• TASK TO CARRY OUT
Pick up the mailing-list post about giving Swift's String type regular expression support where it stops, and keep going in the same voice.

• PASSAGE FOR REVIEW
■ ■ ■ ■ ■ ■ ■
[swift-evolution] Empower String type with regular expression

Howard Lovatt howard.lovatt at gmail.com
Tue Feb 2 17:53:22 CST 2016


I don't see that the two have to be exclusive. If the design of the regex
literal is suitable for both a traditional NSRegularExpression and a verbal
type implementation then the two can co-exist. It can also be staged, so
that a literal can be introduced first with a bridge to legacy
NSRegularExpression and then later a verbal implementation could be added.
The key is to design a liberal that is future proofed.

On 3 February 2016 at 10:33, Patrick Gili <gili.patrick.r at gili-labs.com>
wrote:

> I don't feel good about this direction for the following reasons:
> 1) Complexity
> 2) Maturity? I don't know how Verbal Expressions has been implemented.
■ ■ ■ ■ ■ ■ ■
(Data pulled from a collection)
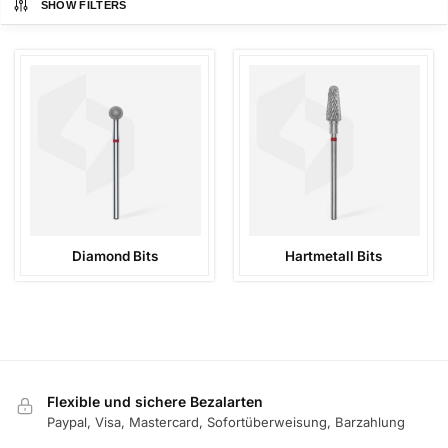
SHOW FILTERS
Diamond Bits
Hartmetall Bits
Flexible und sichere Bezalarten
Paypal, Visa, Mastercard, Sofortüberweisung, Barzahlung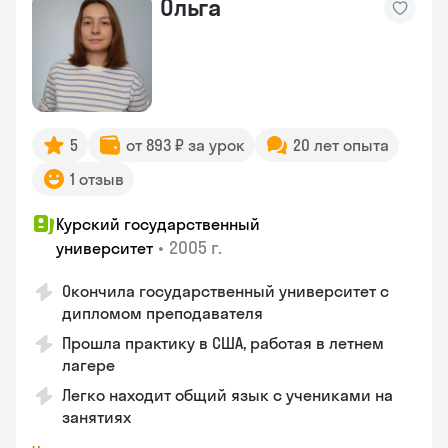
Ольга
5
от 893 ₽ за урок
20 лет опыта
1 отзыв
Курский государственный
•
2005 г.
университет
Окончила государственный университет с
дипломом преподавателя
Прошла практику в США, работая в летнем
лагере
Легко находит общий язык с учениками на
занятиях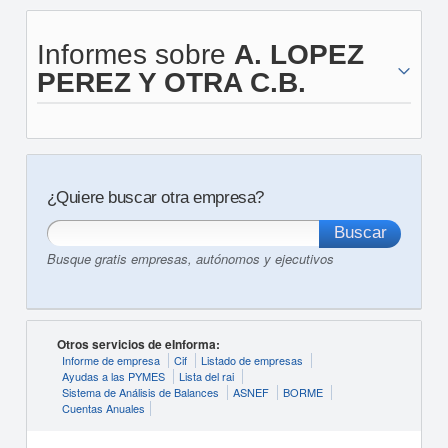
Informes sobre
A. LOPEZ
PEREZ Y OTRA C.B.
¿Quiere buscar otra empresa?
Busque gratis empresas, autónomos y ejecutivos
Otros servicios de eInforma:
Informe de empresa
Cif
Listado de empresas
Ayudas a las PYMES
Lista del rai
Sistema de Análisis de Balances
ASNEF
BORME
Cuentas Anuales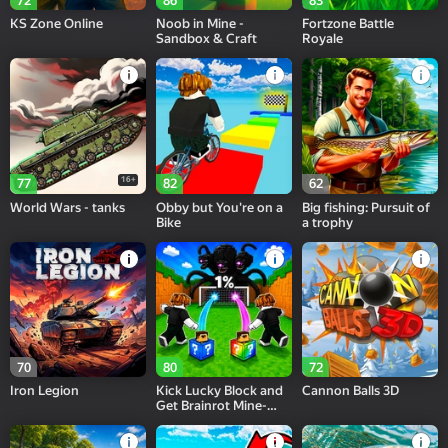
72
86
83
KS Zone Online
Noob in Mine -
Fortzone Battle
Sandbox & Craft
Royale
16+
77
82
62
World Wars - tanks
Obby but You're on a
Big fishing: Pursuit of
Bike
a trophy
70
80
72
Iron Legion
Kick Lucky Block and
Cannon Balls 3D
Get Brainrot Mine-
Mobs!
■ ■ ■ ■ ■ ■ ■
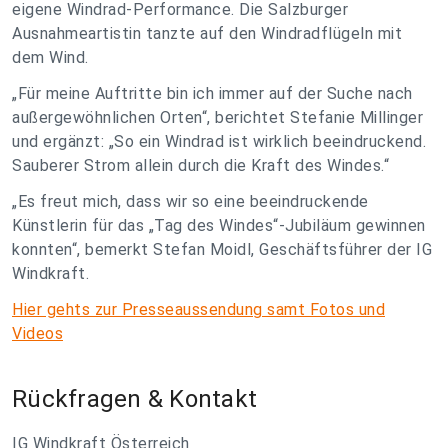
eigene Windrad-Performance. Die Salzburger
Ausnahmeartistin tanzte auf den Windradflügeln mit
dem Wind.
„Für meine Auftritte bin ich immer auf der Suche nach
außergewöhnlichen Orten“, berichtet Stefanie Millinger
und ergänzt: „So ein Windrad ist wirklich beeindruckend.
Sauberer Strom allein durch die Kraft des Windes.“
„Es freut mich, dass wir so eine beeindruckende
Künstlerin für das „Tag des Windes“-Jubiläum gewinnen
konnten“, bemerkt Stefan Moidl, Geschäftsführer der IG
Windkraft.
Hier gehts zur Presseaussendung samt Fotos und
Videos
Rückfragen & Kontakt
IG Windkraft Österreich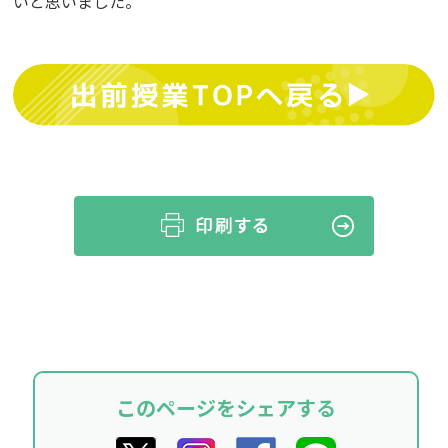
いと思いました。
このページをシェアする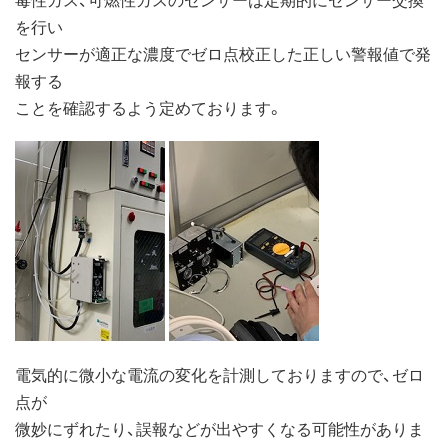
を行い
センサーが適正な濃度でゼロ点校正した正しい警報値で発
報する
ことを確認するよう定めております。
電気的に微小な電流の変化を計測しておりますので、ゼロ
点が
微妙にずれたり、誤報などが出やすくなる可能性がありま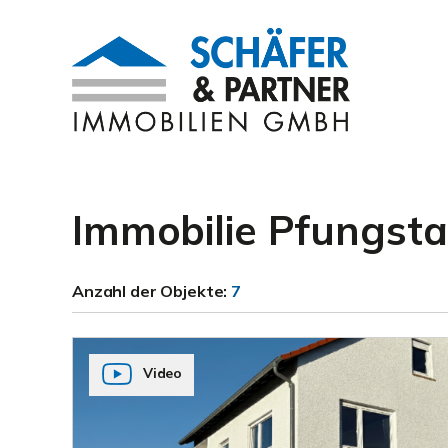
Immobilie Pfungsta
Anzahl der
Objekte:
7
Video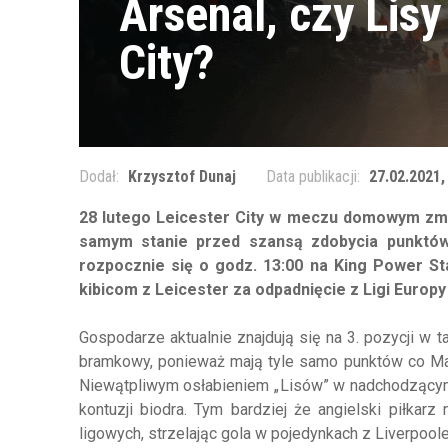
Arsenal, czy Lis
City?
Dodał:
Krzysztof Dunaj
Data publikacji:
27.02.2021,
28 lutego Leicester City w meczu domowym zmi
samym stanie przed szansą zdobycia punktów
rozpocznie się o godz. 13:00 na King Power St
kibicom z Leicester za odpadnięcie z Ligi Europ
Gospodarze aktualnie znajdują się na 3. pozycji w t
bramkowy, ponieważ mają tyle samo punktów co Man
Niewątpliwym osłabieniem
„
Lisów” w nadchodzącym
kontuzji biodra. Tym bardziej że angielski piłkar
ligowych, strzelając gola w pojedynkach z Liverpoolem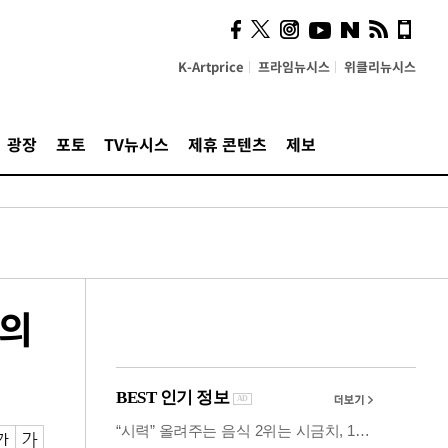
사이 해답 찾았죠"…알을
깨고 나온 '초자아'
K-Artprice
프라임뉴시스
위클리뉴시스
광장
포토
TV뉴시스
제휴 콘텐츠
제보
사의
■ ■ ■ ■ ■ ■ ■
• OUTPUT OF THE EXERCISE
> Does it leverage mature regex open source? Or, has it been written from
> scratch?
> 3) Performance? Compiling a regex literal typically results in a FSM of a
> sort, optimized to parse strings. I wouldn't think that converting a regex
> literal to Verbal Expressions would yield great performance every time a
> match or substitution is done.
>
> -Patrick
>
> On Feb 2, 2016, at 5:55 PM, Howard Lovatt <howard.lovatt at gmail.com> wrote:
>
> The difference is that I am proposing supporting both verbal expressions
> and regex literals and that - literals are converted to verbals and the
> processing happens at the verbal level. The reason for this is that verbals
> are easy to handle programmatically whilst literals are great for quickly
> specifying a regex.
>
> On Tuesday, 2 February 2016, Patrick Gili <gili.patrick.r at gili-labs.com>
> wrote:
>
>> Hi Howard,
>>
>> I don't see how this is very different from the Swift Verbal Expressions.
>> It would suffer from the same disadvantages I have stated previously.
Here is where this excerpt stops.